In the forum thread about becoming an ECDL trainer, which organization does d2x2 say is behind ECDL?
#### TEXT EXCERPT ####
# ECDL .. How to become a trainer ?



## Emmet12 (6 Apr 2009)

Hi,
After years in IT, I would like become a ECDL trainer. Does anyone know of a suitable "train the trainer" course or how I would go about this ?

Any info would be greatly appreciated.

Thanks !


----------



## d2x2 (6 Apr 2009)

Hi Emmet, 

_Beware: with the recession, training budgets have shrunk to almost nothing and there is no shortage of ECDL Trainers. It may not be the most attractive career choice right now.
_

Contact ICS Skills (they are behind ECDL) about getting certified. They will tell you about their Train the Trainer programme, which will officially allow you to train people but also to administer tests.

There are a few recognised Train the Trainer programmes. If you take Microsoft Office Specialist exams, your scope will be slightly different, you will have MOS certification which with a Train the Trainer course makes you a Microsoft Certified Trainer.

Finally, the broader scope of JEB will prepare you for any type of IT training and is highly valued in the marketplace. That's the road I followed. 

Send me a private message if you want and I will be happy to explain this further or send you my phone number.


----------



## greengrass64 (6 Apr 2009)

Hi Emmet

NUI Galway ( open learning centre) run a variety of the various courses. in various locations through out the country.
eg train the trainer ( about 5 days)
cert in training and education ( 1 year part time)
diploma in training and education ( 2 years part time)
BA etc

If you join a local toastmasters club they will be a great help when it comes to public speaking. You will learn a lot from toastmasters, but you need to do a train the trainer course to keep some organsations happy. I have done both!!!



Best of luck


----------



## Emmet12 (6 Apr 2009)

Thank you to both of you for your very informative replies ! 
will let you know how I get on. 
beat regards


----------
#### DATA EXTRACT ####
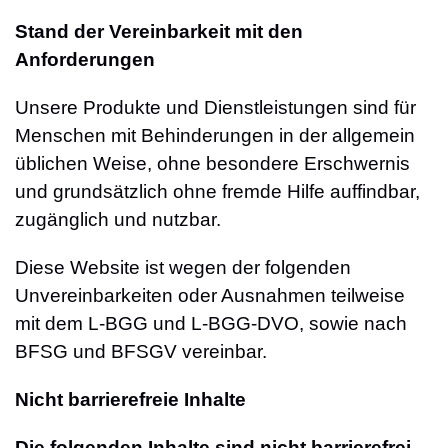
Stand der Vereinbarkeit mit den
Anforderungen
Unsere Produkte und Dienstleistungen sind für
Menschen mit Behinderungen in der allgemein
üblichen Weise, ohne besondere Erschwernis
und grundsätzlich ohne fremde Hilfe auffindbar,
zugänglich und nutzbar.
Diese Website ist wegen der folgenden
Unvereinbarkeiten oder Ausnahmen teilweise
mit dem L-BGG und L-BGG-DVO, sowie nach
BFSG und BFSGV vereinbar.
Nicht barrierefreie Inhalte
Die folgenden Inhalte sind nicht barrierefrei,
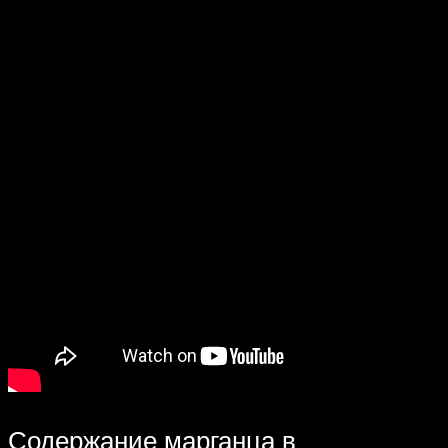
Содержание марганца в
####
■ **EXERCISE SOLUTION**: ICS Skills